• YOUR OBJECTIVE: Copy the lines of the entries exactly, starting with the first line and continuing through the line that contains "He said he discussed with the Lebanese pre".

::::::

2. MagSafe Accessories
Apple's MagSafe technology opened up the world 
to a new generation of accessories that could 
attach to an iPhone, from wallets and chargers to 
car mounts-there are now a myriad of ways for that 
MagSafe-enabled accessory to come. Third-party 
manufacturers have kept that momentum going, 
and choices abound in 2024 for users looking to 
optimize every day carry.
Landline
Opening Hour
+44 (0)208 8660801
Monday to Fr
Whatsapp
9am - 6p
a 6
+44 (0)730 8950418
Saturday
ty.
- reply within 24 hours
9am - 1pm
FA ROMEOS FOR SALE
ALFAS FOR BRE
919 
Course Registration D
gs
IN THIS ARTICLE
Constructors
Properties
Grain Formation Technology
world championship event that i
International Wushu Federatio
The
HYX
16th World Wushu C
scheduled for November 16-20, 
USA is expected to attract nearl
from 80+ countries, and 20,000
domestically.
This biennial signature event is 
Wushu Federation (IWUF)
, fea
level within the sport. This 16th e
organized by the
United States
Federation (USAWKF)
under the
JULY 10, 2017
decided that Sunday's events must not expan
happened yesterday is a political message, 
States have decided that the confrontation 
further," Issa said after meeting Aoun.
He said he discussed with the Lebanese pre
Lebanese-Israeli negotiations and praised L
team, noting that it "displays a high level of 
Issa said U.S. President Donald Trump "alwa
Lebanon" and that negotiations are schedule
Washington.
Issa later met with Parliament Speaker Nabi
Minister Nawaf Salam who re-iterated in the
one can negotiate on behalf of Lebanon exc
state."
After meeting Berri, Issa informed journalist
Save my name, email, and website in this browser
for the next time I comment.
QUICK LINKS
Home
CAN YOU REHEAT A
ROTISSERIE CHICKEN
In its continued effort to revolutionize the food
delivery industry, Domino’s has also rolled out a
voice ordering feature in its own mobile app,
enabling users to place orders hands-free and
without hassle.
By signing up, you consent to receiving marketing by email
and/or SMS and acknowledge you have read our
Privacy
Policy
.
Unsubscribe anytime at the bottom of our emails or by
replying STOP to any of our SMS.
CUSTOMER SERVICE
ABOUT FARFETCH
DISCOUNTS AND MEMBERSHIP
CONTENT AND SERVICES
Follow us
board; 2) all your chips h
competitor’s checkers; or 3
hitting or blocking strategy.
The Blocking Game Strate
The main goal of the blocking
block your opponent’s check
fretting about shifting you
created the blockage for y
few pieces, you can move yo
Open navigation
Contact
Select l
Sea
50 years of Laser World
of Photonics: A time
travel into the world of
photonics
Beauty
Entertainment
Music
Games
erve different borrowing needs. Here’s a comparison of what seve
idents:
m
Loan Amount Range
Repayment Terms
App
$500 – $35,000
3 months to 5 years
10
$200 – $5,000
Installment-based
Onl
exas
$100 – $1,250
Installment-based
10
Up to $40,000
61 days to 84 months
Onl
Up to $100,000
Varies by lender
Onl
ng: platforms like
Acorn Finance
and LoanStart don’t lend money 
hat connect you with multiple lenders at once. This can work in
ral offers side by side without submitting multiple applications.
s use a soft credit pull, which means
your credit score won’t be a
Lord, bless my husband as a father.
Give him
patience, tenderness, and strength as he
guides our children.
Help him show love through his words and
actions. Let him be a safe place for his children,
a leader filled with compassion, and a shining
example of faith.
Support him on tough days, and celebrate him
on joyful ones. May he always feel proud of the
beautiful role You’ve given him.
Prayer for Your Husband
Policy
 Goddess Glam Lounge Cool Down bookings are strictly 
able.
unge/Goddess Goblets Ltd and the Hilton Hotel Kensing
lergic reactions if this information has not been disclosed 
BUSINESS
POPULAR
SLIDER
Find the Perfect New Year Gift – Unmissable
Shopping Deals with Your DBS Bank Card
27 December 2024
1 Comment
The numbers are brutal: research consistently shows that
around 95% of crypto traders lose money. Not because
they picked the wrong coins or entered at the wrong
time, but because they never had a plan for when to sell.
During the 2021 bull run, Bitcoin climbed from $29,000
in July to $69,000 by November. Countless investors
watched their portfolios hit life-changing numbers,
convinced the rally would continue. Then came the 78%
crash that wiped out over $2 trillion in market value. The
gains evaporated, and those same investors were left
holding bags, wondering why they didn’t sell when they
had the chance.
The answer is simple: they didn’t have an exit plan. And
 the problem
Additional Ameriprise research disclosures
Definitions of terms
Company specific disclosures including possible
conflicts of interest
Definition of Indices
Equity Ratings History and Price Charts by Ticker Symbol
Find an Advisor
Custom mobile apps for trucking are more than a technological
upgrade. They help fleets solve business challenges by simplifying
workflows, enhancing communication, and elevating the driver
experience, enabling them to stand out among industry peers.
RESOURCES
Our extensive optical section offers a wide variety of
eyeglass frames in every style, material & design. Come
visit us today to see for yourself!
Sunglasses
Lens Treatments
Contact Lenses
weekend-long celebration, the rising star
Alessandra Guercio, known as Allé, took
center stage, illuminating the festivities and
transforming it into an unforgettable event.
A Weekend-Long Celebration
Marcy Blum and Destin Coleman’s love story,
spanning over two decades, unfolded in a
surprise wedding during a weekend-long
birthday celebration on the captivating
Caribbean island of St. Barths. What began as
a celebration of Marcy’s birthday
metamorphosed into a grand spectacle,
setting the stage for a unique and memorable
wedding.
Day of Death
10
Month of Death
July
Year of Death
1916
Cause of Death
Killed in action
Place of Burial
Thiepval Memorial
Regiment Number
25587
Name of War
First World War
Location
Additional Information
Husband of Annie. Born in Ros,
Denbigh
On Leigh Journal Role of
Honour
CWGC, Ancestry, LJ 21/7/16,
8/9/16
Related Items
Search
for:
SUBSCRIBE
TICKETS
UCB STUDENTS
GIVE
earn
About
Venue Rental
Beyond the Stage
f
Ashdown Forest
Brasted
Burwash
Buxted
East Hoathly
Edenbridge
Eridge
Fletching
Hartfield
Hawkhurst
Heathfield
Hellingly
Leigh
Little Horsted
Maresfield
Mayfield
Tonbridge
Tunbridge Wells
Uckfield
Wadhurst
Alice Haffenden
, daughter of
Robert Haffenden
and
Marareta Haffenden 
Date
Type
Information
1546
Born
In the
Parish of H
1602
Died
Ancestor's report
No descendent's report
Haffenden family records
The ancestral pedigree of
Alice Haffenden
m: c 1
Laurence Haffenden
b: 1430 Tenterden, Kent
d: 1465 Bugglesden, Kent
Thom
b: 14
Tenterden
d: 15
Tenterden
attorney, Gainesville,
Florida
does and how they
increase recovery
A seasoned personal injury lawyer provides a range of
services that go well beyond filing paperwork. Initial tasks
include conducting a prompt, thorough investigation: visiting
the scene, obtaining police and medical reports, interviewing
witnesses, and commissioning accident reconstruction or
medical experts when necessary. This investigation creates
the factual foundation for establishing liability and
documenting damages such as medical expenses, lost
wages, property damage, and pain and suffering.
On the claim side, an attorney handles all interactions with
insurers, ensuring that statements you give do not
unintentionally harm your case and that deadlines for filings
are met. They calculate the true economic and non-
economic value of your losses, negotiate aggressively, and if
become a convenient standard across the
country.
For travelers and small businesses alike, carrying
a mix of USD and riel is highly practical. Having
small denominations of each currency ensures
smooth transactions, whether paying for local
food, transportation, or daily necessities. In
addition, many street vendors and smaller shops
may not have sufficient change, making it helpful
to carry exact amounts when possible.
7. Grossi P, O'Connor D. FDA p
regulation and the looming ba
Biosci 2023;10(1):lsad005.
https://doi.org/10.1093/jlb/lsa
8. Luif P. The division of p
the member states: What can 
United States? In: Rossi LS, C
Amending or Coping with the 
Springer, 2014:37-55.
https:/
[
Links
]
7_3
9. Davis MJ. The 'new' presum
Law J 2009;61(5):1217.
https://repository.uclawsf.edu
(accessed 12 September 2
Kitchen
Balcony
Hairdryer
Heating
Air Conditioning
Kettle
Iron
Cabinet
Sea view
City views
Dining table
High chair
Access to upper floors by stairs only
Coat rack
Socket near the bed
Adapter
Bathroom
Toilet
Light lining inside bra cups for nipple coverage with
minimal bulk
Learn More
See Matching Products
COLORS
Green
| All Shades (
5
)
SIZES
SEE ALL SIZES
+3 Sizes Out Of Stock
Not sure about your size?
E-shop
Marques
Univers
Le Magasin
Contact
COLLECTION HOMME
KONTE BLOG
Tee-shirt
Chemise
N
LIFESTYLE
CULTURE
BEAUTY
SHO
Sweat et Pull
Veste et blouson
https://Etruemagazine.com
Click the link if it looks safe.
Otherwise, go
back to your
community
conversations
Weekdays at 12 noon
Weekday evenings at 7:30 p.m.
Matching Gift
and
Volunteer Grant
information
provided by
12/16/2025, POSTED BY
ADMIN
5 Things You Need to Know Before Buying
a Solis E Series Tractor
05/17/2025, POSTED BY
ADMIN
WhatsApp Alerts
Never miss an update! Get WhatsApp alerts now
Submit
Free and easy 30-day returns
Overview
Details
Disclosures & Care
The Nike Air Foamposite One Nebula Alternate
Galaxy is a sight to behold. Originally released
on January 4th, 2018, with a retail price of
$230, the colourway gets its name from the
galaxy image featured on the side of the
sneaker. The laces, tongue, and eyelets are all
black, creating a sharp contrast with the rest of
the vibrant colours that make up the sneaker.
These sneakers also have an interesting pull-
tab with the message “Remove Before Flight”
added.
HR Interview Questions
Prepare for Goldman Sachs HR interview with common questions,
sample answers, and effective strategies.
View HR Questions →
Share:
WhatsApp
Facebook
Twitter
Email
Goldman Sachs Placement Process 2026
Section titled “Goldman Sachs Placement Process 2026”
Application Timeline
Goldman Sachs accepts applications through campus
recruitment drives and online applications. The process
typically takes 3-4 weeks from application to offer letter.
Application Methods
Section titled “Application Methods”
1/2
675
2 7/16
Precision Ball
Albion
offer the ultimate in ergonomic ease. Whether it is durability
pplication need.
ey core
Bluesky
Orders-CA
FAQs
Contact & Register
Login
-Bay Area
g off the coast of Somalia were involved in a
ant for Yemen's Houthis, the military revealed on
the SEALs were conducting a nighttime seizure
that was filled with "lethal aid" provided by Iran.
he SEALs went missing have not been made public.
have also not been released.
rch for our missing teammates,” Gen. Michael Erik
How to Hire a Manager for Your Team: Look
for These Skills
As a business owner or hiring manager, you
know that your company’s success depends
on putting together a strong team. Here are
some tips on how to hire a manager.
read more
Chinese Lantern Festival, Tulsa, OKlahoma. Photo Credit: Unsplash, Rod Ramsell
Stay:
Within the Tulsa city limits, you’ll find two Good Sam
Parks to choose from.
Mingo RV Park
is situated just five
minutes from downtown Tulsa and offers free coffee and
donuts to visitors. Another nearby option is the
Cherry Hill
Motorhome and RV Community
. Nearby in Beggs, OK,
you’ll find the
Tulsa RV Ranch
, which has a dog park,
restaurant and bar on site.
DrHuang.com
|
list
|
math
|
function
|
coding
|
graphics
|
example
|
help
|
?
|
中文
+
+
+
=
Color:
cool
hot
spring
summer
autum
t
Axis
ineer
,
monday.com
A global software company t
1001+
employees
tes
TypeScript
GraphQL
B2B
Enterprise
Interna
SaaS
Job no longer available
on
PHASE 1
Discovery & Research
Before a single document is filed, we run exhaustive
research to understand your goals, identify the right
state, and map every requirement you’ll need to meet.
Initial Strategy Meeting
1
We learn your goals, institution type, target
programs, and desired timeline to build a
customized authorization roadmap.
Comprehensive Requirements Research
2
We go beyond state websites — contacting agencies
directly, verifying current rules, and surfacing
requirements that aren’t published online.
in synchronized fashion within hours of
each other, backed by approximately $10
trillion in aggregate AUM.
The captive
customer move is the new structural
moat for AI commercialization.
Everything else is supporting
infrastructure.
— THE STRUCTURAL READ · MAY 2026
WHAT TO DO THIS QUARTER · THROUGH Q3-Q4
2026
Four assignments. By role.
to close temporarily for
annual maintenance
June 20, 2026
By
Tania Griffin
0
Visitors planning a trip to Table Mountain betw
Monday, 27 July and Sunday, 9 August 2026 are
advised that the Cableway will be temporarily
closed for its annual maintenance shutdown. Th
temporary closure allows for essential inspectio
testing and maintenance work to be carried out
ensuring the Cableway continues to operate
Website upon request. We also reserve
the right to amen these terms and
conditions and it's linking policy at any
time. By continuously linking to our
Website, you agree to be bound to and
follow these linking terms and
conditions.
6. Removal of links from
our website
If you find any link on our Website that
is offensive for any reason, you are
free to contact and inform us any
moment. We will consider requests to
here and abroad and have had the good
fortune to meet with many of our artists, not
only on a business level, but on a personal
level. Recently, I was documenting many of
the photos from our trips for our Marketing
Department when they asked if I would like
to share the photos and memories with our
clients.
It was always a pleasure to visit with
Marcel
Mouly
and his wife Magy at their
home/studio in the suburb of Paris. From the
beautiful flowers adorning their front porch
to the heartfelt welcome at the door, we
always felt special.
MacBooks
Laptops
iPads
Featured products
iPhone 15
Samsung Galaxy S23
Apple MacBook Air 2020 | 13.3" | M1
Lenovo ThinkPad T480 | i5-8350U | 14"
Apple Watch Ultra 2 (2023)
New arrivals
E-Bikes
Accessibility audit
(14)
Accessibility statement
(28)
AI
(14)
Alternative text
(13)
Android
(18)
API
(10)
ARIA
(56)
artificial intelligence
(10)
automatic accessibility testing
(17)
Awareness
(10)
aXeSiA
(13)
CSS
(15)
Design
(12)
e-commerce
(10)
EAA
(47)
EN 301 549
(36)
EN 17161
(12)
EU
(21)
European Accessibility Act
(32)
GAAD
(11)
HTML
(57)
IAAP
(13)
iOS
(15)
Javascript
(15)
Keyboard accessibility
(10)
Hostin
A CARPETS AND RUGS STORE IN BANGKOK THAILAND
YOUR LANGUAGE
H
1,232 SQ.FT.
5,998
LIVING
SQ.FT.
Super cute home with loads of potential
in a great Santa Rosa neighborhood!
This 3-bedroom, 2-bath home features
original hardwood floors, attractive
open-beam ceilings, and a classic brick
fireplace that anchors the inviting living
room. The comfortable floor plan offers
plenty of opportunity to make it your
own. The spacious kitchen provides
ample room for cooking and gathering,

::::::

• SOLUTION:
2. MagSafe Accessories
Apple's MagSafe technology opened up the world 
to a new generation of accessories that could 
attach to an iPhone, from wallets and chargers to 
car mounts-there are now a myriad of ways for that 
MagSafe-enabled accessory to come. Third-party 
manufacturers have kept that momentum going, 
and choices abound in 2024 for users looking to 
optimize every day carry.
Landline
Opening Hour
+44 (0)208 8660801
Monday to Fr
Whatsapp
9am - 6p
a 6
+44 (0)730 8950418
Saturday
ty.
- reply within 24 hours
9am - 1pm
FA ROMEOS FOR SALE
ALFAS FOR BRE
919 
Course Registration D
gs
IN THIS ARTICLE
Constructors
Properties
Grain Formation Technology
world championship event that i
International Wushu Federatio
The
HYX
16th World Wushu C
scheduled for November 16-20, 
USA is expected to attract nearl
from 80+ countries, and 20,000
domestically.
This biennial signature event is 
Wushu Federation (IWUF)
, fea
level within the sport. This 16th e
organized by the
United States
Federation (USAWKF)
under the
JULY 10, 2017
decided that Sunday's events must not expan
happened yesterday is a political message, 
States have decided that the confrontation 
further," Issa said after meeting Aoun.
He said he discussed with the Lebanese pre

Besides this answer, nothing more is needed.